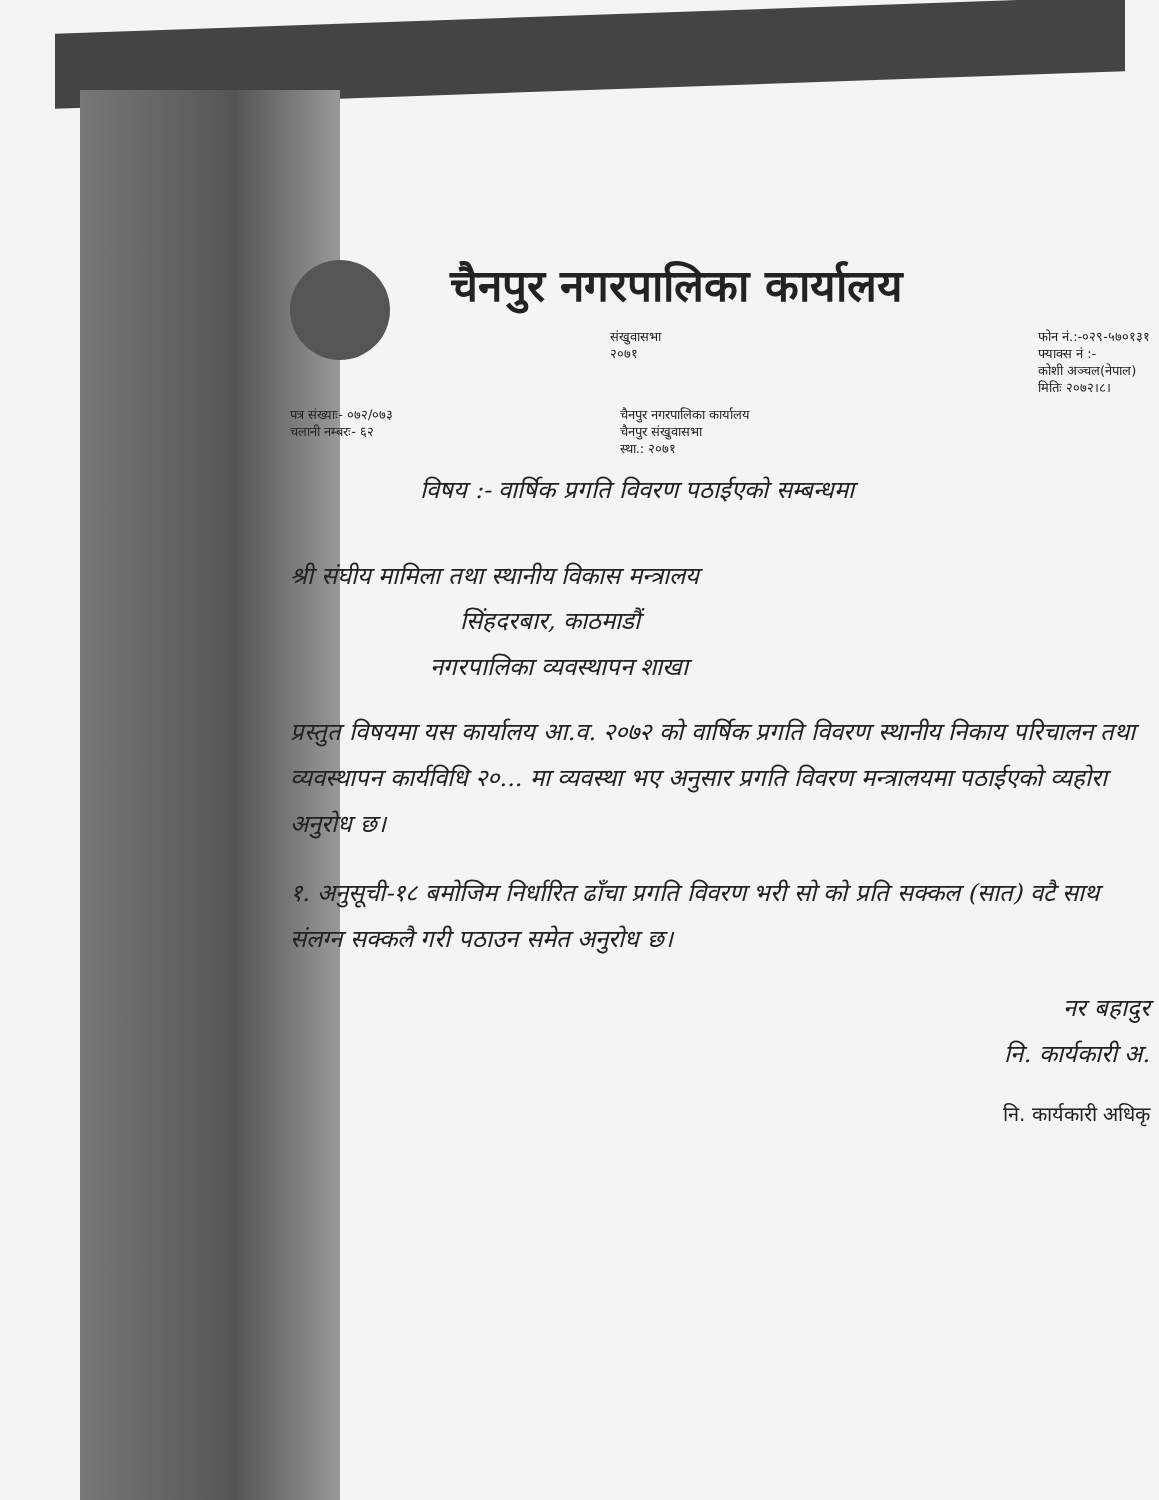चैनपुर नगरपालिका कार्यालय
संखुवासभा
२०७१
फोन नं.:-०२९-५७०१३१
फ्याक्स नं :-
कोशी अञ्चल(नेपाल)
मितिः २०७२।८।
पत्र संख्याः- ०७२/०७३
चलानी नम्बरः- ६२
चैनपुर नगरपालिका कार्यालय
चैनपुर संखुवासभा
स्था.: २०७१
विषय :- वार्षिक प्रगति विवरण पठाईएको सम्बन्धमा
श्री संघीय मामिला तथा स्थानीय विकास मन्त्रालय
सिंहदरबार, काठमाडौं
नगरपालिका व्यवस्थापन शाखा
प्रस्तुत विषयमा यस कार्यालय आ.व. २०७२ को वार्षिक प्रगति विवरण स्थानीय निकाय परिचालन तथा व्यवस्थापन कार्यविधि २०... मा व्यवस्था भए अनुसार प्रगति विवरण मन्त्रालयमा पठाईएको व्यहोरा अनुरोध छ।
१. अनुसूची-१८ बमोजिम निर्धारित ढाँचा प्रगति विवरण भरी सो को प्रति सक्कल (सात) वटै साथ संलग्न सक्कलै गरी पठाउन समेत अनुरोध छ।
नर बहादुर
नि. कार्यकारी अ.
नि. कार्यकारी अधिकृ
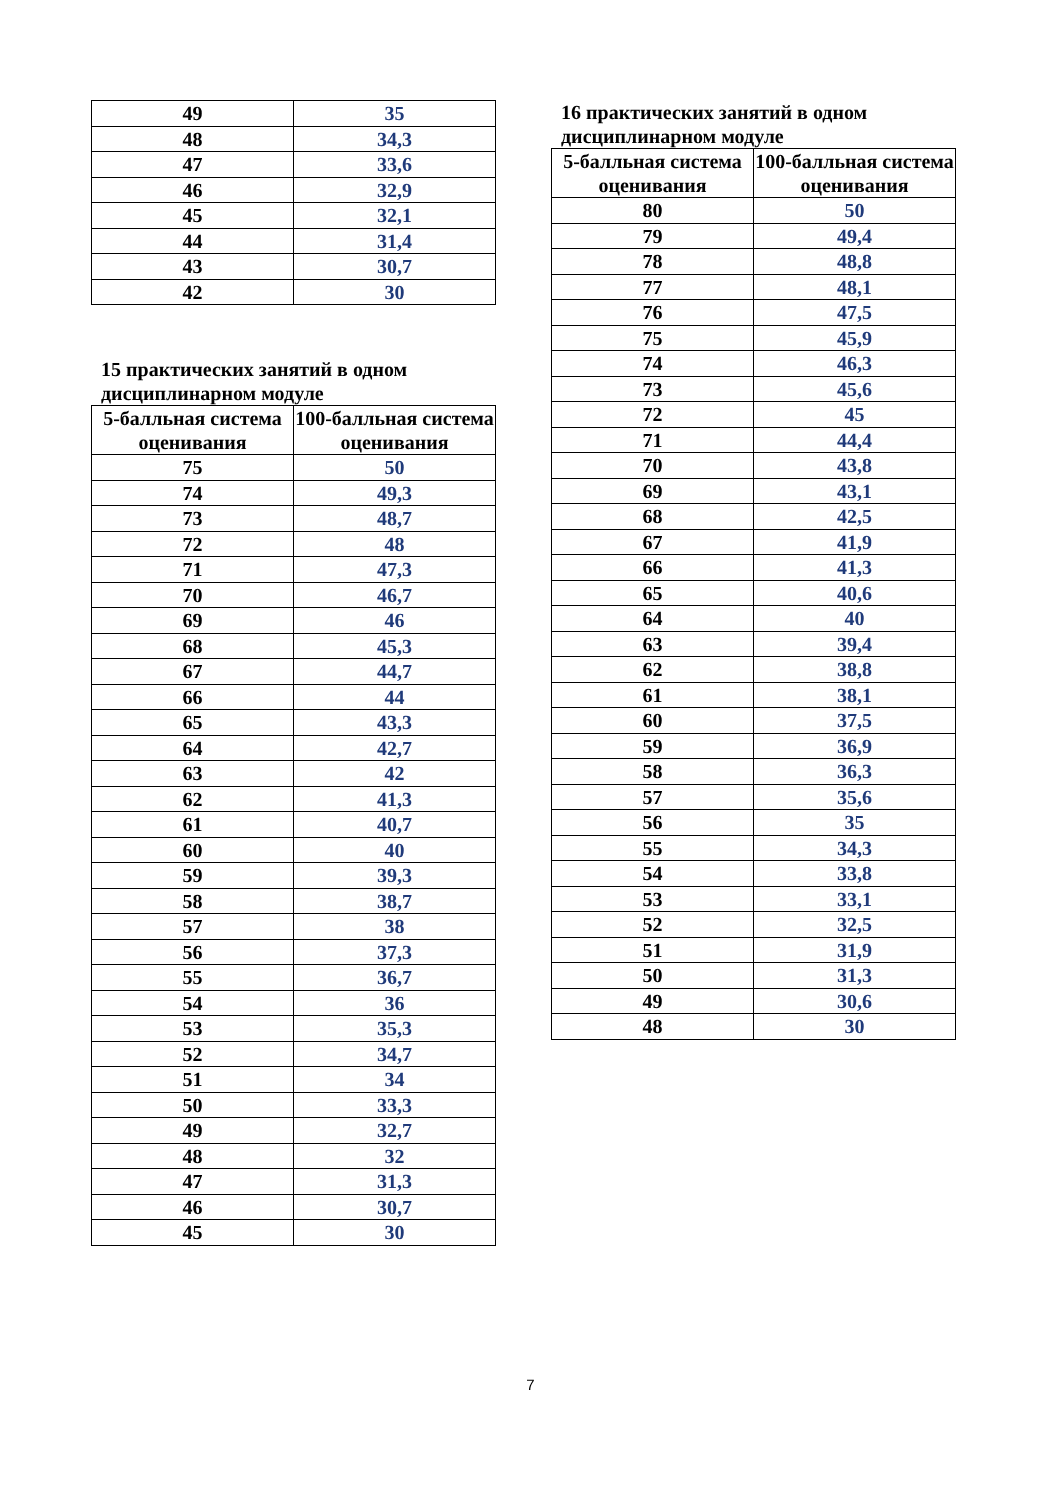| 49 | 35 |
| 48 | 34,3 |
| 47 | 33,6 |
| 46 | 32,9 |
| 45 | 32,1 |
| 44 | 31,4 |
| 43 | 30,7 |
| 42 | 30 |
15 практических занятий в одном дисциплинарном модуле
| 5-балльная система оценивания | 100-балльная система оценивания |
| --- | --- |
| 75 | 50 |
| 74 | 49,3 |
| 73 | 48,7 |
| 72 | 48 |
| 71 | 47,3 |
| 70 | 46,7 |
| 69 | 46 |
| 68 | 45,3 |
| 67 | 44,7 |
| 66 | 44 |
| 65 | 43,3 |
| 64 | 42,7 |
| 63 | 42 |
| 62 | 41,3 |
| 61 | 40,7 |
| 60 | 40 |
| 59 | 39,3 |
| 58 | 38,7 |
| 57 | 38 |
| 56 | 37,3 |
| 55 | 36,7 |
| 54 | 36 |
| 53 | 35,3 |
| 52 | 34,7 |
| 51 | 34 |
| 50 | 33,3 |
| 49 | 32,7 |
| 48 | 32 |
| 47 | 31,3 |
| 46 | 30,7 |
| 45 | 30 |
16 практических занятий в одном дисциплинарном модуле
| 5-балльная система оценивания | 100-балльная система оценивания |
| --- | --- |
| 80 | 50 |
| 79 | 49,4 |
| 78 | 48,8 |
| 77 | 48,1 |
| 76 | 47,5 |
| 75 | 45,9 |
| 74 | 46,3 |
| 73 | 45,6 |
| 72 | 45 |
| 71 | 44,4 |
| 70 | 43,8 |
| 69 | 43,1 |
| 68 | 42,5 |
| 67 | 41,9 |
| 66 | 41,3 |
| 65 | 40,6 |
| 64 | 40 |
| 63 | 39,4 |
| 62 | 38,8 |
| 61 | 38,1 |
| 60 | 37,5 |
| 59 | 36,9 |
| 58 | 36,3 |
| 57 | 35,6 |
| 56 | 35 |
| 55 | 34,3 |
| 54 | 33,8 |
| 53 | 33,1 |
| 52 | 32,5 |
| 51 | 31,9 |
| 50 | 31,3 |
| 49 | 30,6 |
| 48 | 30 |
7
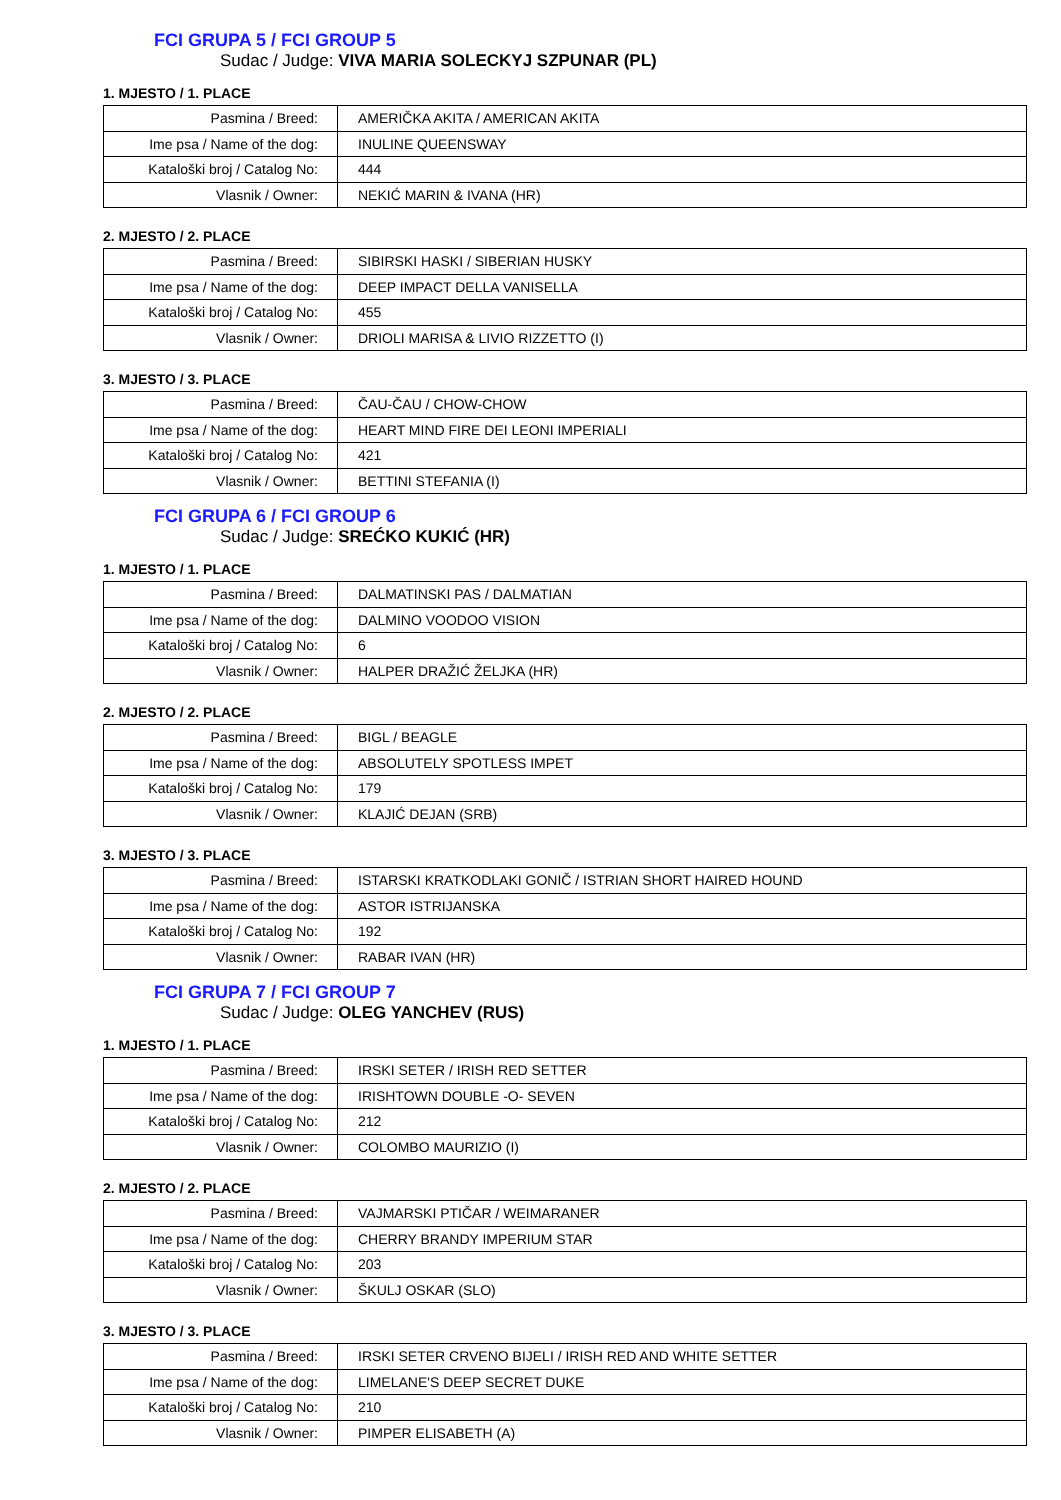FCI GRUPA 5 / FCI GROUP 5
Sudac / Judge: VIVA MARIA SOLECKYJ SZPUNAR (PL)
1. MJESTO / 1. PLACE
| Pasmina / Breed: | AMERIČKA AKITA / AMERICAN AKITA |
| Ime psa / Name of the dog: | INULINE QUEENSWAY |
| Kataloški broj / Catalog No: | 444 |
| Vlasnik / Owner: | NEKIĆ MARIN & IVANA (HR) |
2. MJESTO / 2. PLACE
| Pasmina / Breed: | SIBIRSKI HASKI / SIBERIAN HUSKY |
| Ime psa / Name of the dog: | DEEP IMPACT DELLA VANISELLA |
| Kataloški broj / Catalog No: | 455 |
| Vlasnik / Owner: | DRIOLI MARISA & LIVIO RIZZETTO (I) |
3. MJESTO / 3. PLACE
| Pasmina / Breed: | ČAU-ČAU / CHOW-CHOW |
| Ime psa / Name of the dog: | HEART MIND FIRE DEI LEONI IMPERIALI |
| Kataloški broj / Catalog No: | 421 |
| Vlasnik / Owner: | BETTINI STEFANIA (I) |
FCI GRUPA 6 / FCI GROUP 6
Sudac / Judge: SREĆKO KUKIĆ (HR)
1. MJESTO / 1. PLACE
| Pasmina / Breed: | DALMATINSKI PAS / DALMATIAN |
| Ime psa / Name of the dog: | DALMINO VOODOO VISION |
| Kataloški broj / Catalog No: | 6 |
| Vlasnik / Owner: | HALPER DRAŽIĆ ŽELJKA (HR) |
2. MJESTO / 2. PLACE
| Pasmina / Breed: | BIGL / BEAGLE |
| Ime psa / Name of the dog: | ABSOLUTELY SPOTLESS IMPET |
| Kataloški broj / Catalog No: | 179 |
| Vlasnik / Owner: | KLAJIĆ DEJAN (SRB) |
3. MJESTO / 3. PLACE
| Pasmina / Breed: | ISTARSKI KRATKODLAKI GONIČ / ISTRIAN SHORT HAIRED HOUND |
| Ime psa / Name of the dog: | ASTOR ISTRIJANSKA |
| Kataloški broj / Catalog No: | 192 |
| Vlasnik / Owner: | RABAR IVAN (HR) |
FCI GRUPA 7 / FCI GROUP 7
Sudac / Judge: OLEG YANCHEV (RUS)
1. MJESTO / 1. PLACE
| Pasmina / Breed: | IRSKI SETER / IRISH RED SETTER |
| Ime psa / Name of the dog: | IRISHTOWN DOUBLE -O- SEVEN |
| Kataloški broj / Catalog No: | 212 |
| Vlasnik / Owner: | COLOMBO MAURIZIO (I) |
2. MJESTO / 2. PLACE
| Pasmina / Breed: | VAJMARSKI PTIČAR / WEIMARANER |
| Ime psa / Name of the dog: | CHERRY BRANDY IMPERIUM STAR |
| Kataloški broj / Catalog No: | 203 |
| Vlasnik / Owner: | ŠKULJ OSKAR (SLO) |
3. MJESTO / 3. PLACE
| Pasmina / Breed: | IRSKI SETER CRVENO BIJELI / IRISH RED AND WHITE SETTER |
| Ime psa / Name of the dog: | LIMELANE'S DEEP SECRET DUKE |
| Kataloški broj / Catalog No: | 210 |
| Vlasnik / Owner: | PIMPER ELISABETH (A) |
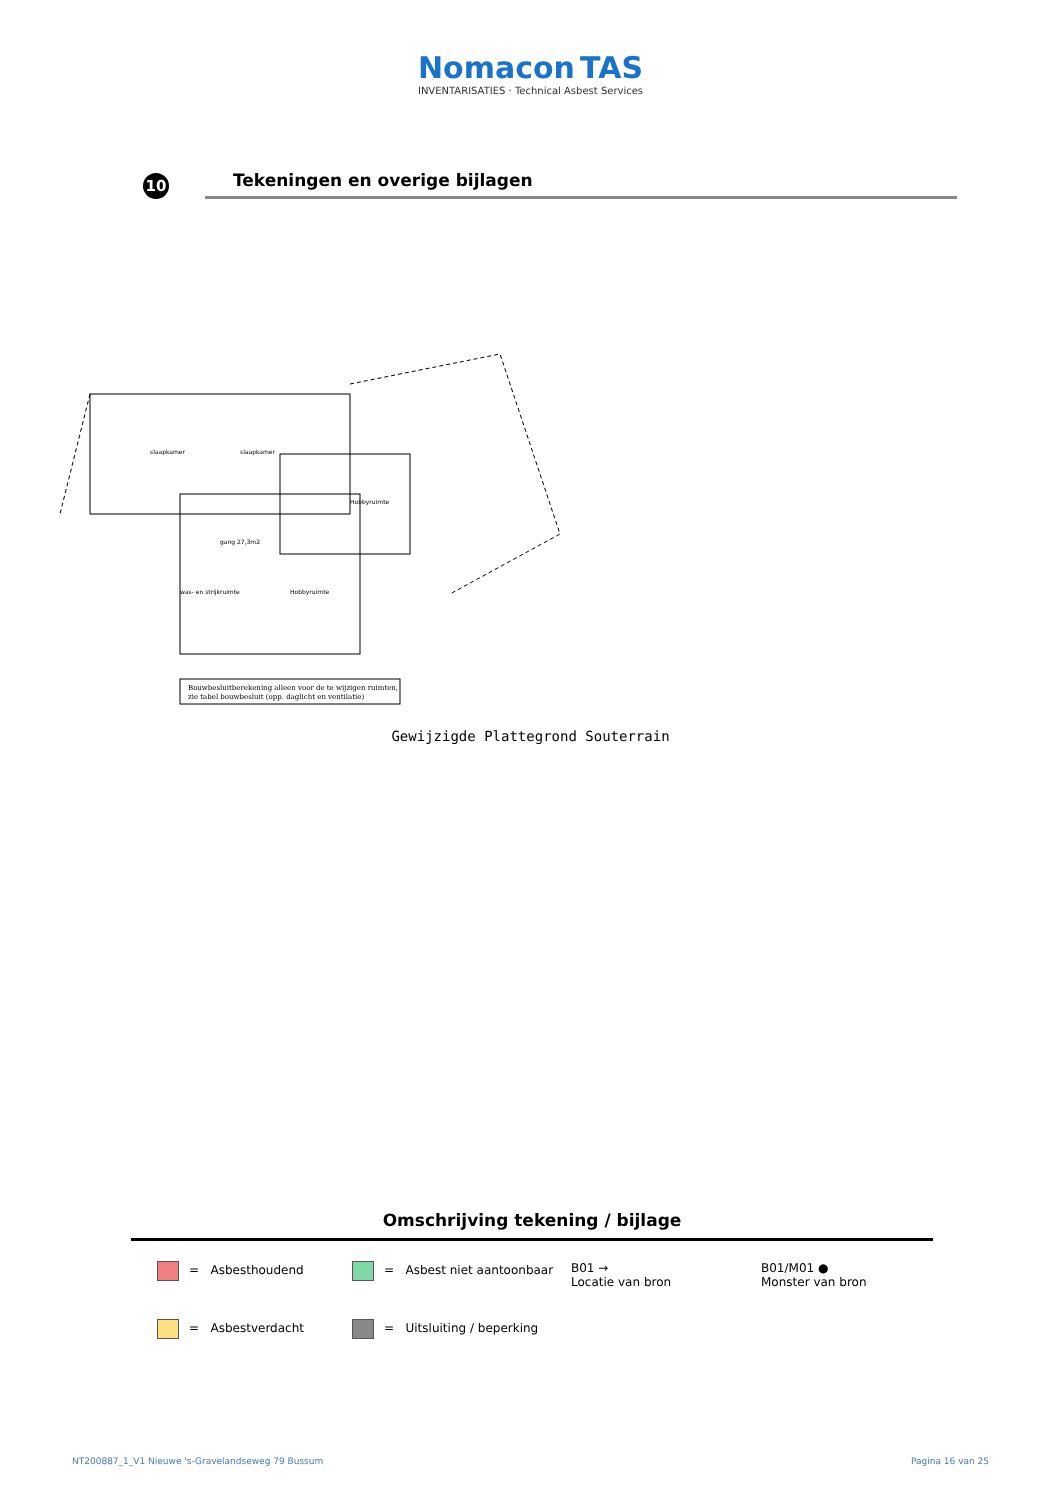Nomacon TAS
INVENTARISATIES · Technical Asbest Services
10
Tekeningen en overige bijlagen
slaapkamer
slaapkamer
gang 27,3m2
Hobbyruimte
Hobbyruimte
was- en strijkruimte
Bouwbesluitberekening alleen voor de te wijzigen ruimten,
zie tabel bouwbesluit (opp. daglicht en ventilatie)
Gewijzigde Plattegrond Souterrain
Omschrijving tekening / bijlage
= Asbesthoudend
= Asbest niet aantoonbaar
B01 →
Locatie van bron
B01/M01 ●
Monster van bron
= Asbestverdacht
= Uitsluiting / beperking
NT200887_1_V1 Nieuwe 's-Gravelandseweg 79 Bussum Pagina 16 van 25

- - -

_Required work_
Your task is to find each line in the entries that contains the string "Judge" and copy it.

_Written reply_
Sudac / Judge: VIVA MARIA SOLECKYJ SZPUNAR (PL)
Sudac / Judge: SREĆKO KUKIĆ (HR)
Sudac / Judge: OLEG YANCHEV (RUS)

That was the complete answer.